Some interviews go bad. We have all been there at one time or another. The sinking feeling in the pit of your stomach that tells you this interview has gone south. You silently wish for the interviewer to put you out of your misery and just call and end to it. After all your preparation, the hours of working on your resume, the time spent rehearsing interview questions all seem wasted. But do not despair. Instead take a lesson from the Great American Pastime, Baseball.
The mark of a great baseball hitter is to consistently hit 300. The greatest hitter of all time, Ted Williams, had a batting average of 404- once. This means even the best of hitter get out far more often than they get on base. Treat your interviews like a baseball game. You are not going to hit a home run at every at bat. You need to learn to perform well despite having a set back or two.

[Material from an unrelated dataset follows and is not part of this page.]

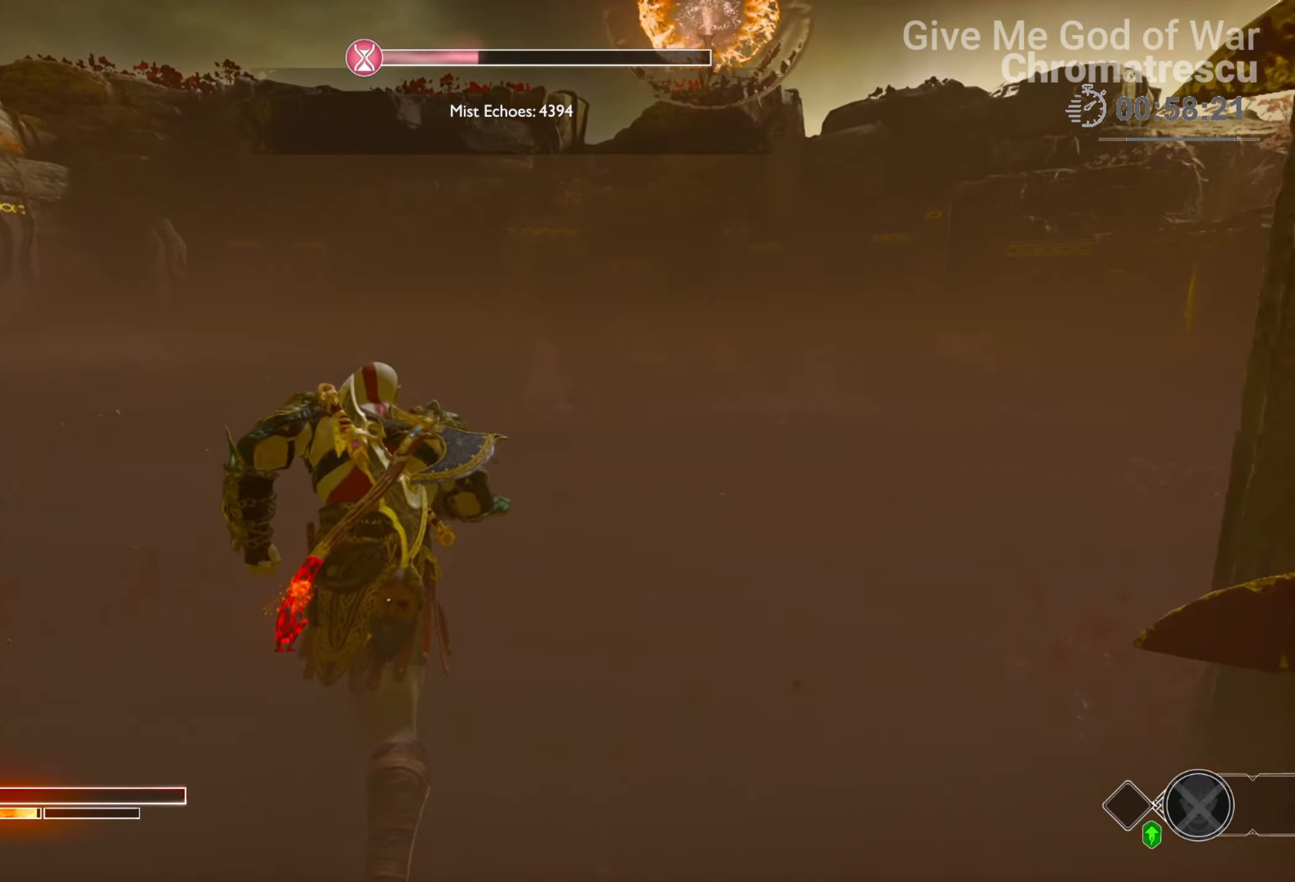
{"buttons": [], "left_stick": "up", "right_stick": "center", "events": [[288, "TRIANGLE", "down"], [424, "TRIANGLE", "up"]]}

1. Sometimes you get beat by the pitcher. Even the best hitters from time to time will simply be bested by a great pitcher. When that happens all they can do is tip their cap and shrug it off. In a similar way, some interviews go poorly because the person, or persons, who are doing the interview are not very good at it. You may have prepared and polished your presentation, but if they don’t ask you quality questions or give you room to elaborate there isn’t a lot you can do.
Perhaps the interviewer is new at this, maybe he is a difficult personality, or maybe he is just having a bad day. The reason doesn’t matter. The fact remains that a good interview need two components: a good candidate and a good interviewer. You only have control over one of these.
2. The best hitters get out 70% of the time. You are not going to not going to hit a hr every time. Deal with it. No one is perfect. The batting title normally goes to a player hitting around 330,which means he doesn’t hit nearly 70% of the time and yet he is the best hitter of the year. You will inevitably do better than that, so learn to compartmentalize. Bad interviews will happen. Put them out of your mind and move on.
Once it is over there really isn’t anything you can do to correct them so do not waste time thinking about it. If you know you were prepared and it just didn’t go well, forget about it. Dwelling on a poor interview will serves no purpose and will spoil your attitude and performance in future interviews.
3. No one remembers Babe Ruth’s strike outs. The greatest hitter of all time is remembered for his heroics on the field, not the times he failed. The same applies to you. You are not defined by your misses but by your heroics. No one remembers Babe Ruth’s strike outs (1330) they remember him pointing out to center field and hitting a dramatic home run. remember who you are: a competent and successful person. A bad interview doesn’t change that. Just remember that you have a story to tell, and just because one person did not like it does not make it a bad story.